··· DATA SHOWN ···

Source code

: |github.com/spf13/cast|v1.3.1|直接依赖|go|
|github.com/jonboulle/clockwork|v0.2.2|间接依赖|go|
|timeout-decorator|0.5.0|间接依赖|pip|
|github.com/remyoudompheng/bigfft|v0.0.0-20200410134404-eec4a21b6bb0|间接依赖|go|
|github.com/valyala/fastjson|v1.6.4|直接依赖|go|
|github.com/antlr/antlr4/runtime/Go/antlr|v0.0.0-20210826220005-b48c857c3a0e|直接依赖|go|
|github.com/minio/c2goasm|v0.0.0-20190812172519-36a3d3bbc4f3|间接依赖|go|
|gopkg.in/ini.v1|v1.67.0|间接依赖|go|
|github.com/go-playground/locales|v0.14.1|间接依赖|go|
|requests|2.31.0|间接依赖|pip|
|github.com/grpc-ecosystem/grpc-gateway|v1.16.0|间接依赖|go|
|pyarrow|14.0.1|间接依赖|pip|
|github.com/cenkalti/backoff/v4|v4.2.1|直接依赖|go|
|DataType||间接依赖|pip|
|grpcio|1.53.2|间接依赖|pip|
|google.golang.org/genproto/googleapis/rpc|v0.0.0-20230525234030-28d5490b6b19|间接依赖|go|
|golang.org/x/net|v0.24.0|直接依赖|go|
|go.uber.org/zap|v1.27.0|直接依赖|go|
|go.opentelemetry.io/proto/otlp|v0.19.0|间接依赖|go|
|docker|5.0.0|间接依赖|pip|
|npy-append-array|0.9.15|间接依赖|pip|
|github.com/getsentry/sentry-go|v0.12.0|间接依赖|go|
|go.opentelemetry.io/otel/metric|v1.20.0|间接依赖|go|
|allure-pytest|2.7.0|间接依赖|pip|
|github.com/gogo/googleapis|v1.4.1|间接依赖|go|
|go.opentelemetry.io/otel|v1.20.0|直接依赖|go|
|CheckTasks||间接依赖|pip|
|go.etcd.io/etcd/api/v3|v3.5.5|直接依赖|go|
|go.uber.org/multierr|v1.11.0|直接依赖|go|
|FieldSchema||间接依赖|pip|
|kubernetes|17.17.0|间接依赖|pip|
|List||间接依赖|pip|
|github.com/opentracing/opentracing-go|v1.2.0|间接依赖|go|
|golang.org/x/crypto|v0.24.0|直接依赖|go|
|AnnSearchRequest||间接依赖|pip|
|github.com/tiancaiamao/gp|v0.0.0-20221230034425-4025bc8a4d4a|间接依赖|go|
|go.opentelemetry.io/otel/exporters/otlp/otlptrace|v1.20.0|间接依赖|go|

···

Copy out each line above that contains the string "otel", with case counting.

## EXPECTED ANSWER
|go.opentelemetry.io/otel/metric|v1.20.0|间接依赖|go|
|go.opentelemetry.io/otel|v1.20.0|直接依赖|go|
|go.opentelemetry.io/otel/exporters/otlp/otlptrace|v1.20.0|间接依赖|go|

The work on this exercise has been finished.